Photo by Angela Barnhart, 2009.
Today marks the death, in 2018, of pioneering Black womanist theologian Katie Canon. She was also the first Black woman ordained in the Presbyterian Church USA. Her work emphasized the theological importance of the lived experience of Black women.
Today also marks the death, in 1988, of Liu Liangmo, a Chinese evangelist and peace activist who resisted the Japanese invasion of China through mass singing. He was also spoke out against racism in the United States.
Today marks the birthday, in 1929, of Larisa Bogoraz, political activist in the Soviet Union who was sent to Siberia for four years for protesting against the trial of other political dissidents.
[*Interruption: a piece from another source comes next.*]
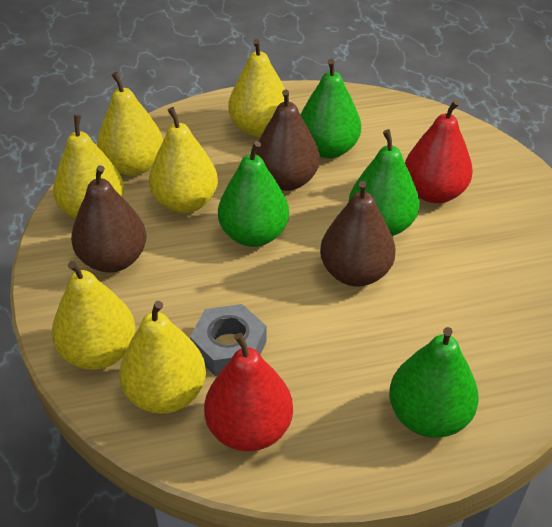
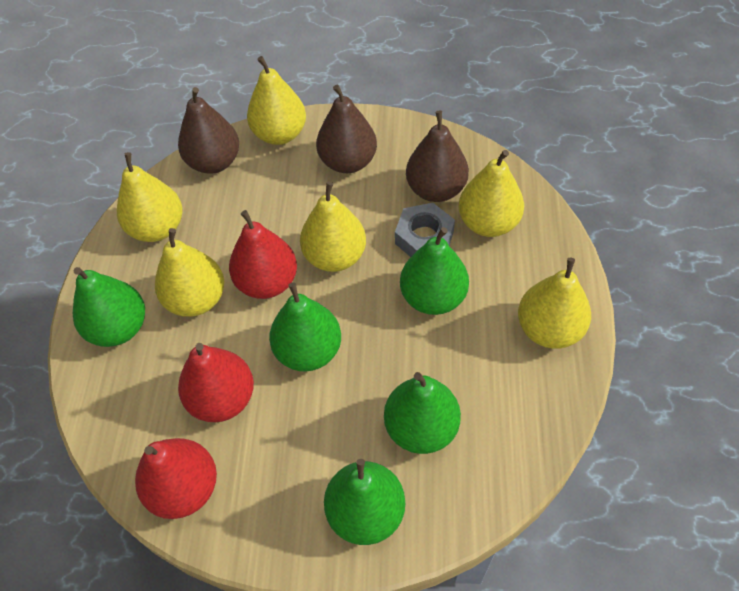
green pear: [218,141,289,247] [301,59,361,158] [349,129,420,236] [389,327,479,438] = 4 -> [73,267,145,347] [269,282,341,372] [324,459,405,545] [384,372,461,454] [400,227,469,315] = 5
red pear: [204,333,293,451] [405,100,473,203] = 2 -> [135,438,217,519] [178,343,254,422] [229,210,297,299] = 3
She would outlive the USSR, and continued to advocate for human rights.
Today is the birthday and the Feast Day, in the Roman Catholic Church, of Saint Dominic, whose death we remembered the day before yesterday.
Reflection:
Katie Canon wrote:
“Our bodies are the texts that carry the memories and therefore remembering is no less than reincarnation.”
and
“To be a Black womanist ethicist places me in a most precarious predicament. On the one hand, my task as a Christian social ethicist is to transcend my blackness and femaleness and draft a blueprint of liberation ethics that speaks to… the universality of the human condition. On the other hand, my task as a womanist liberation ethicist is to debunk, unmask, and disentangle the historically conditioned value judgments and power relations [of] race, sex, and class oppression. Zora Neal Hurston described this dilemma as trying to hit a straight lick with a crooked stick.”
Prayer: God of incarnation, help us to understand the theological significant of our enfleshed bodies and our lived experience. What we do to other human bodies—to feed or starve them, to hurt or heal them, to humiliate or glorify them—we do to you. Amen.